Like I said, “oft-reprinted”; I’m reading through the discs in chronological order, all together, so I get to have some context for what was on the shelves on a given month in 1964 (I’m about to hit the Hulk’s return to monthly publication in Tales To Astonish). This means that the biggest chunk of what I’m starting with are books that I’ve read a zillion times in reprint; it won’t be until the late 1960’s-early 70’s that I hit a gold mine of stories I’ve never seen before throughout all seven discs (well, 6 actually, having read every Amazing Spider-Man at one point or another). While most of what I’m reading through is familiar at the moment, I‘ve been struck by a particular facet of the coolness of Steve Ditko.

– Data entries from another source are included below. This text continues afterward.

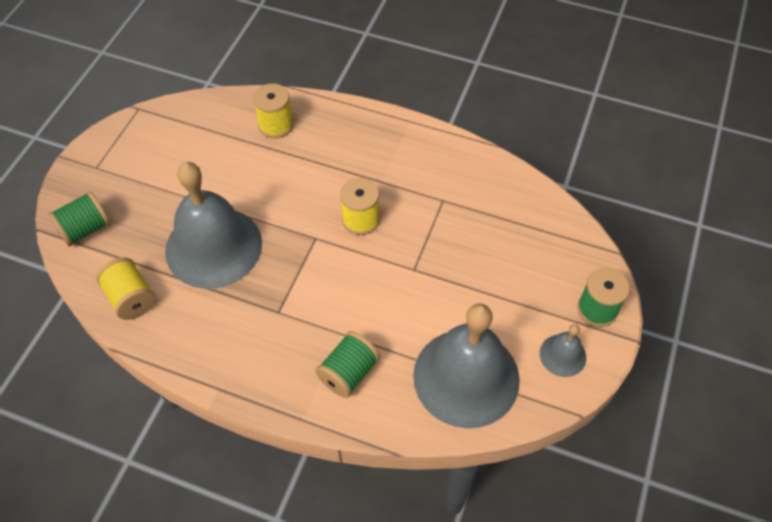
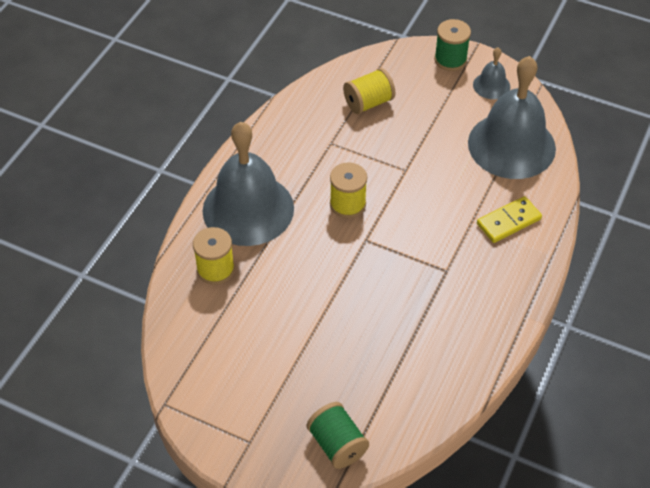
camera: 85 degrees left, 5 degrees down
yellow spool [96,257,155,320] -> yellow spool moved to [343,68,396,114]
grey bell [165,162,262,289] -> grey bell moved to [202,122,294,246]
green spool [315,331,380,398] -> yellow domino [477,196,542,243]

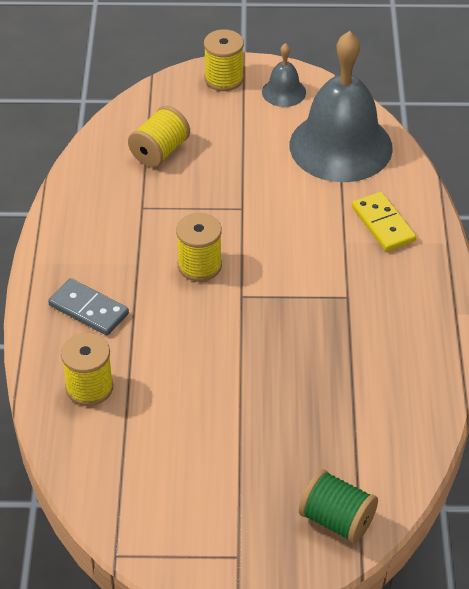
camera: 25 degrees left, 5 degrees down
grey bell [202,122,294,246] -> grey domino [48,278,129,335]
green spool [434,19,471,71] -> yellow spool [204,29,244,91]
yellow domino [477,196,542,243] -> yellow domino turned 60 degrees counterclockwise [352,192,416,251]

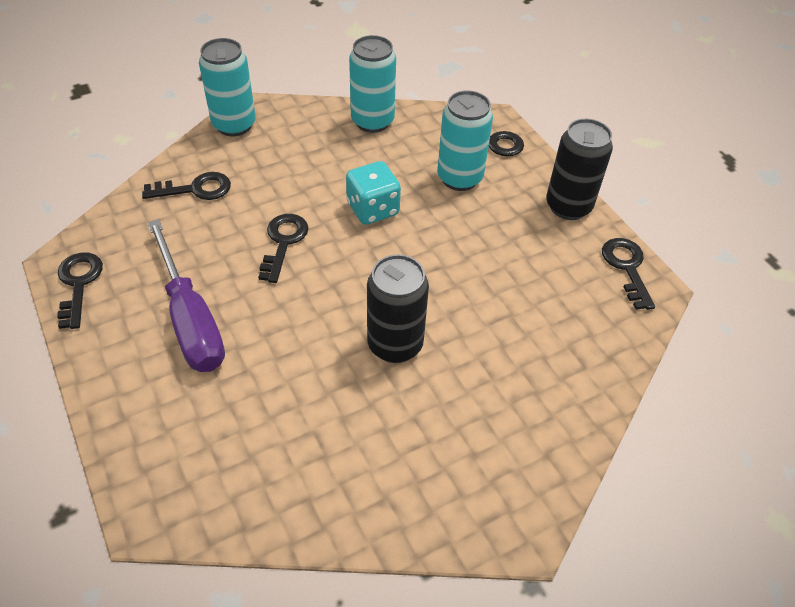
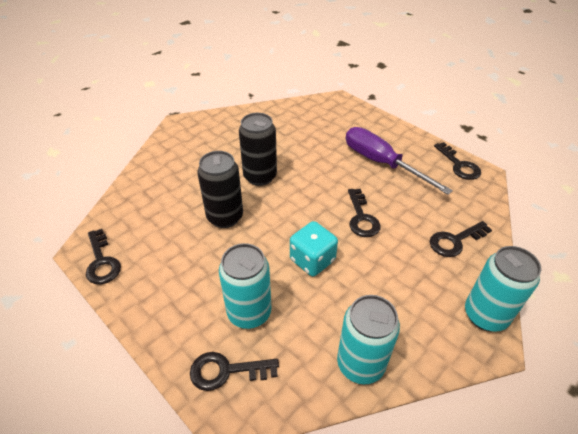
camera: 165 degrees right, 5 degrees down
black can [546,119,613,220] -> black can moved to [197,151,243,228]

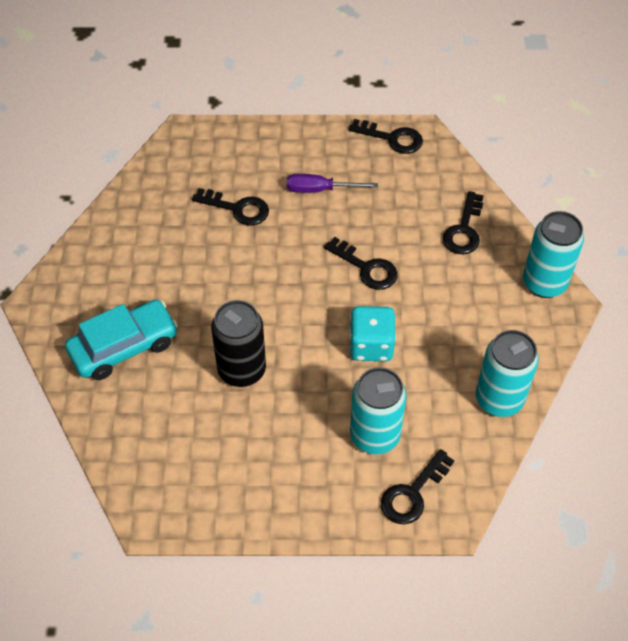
camera: 45 degrees left, 10 degrees up
black key [86,229,121,284] -> black key moved to [192,188,269,226]
black can [239,113,277,186] -> none
purple screwdriver [346,127,453,195] -> purple screwdriver [287,174,378,193], size x0.57
none -> turquoise car [65,299,178,380]

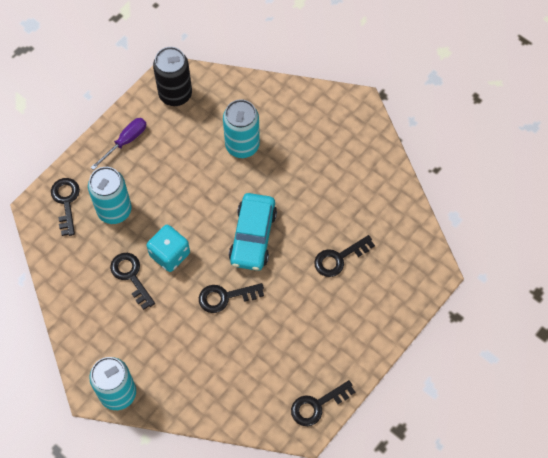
camera: 130 degrees right, 10 degrees up
turquoise car [65,299,178,380] -> turquoise car moved to [229,193,277,271]
black can [211,300,266,387] -> black can moved to [153,47,192,106]
purple screwdriver [287,174,378,193] -> purple screwdriver moved to [91,118,146,170]
black key [443,191,484,254] -> black key moved to [110,253,155,310]
turquoise can [476,330,539,417] -> turquoise can moved to [223,99,260,158]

Like Kirby, there’s little I can add to what has been said about Sturdy Steve, so I won‘t talk much before I get to the pretty pictures. Stan Lee did a brilliant job of making the character of Peter Parker and his complex supporting cast real to the previous generation of readers, and it’s good that he did– because there was only one noteworthy new villain created in the sixty-odd issues after Ditko’s string of bizarre antagonists filled Spidey’s rogues gallery. But what’s grabbed me most about Ditko’s art this time around is this:
Those fight scenes at the end of each issue (great build up for each of these by Stan and Steve, by the way– I actually still get excited approaching the climax of every comic) are almost always set in the most bizarre surroundings imaginable. Ditko incorporates the setting into the action to such a degree that the background almost becomes a character in the scene in and of itself! I decided to do a Ditko post so I could throw out some of my favorites:
Spidey and Doc Ock crash through a skylight– into a sculptor’s studio!
An abandoned Spanish fort in the Florida Everglades (lots of cool panels in this issue, but I especially like the shot of the Lizard coming through the opening in the ceiling)!
The Vulture flies though the interior of the Daily Bugle building!

Battling Mysterio on a sci-fi movie set! Imagine the boredom of this scene set in the present day– crashing into a giant blue screen.
Follow Spidey through a boat while he battles Doc Ock again!
Of course, we all know Steve Ditko is brilliant, but as I started reading the series issue-by-issue this particular element of his work really leaped out at me. I’m looking forward to the Hulk series he drew in Tales To Astonish– a rarely reprinted run I’ve never read before!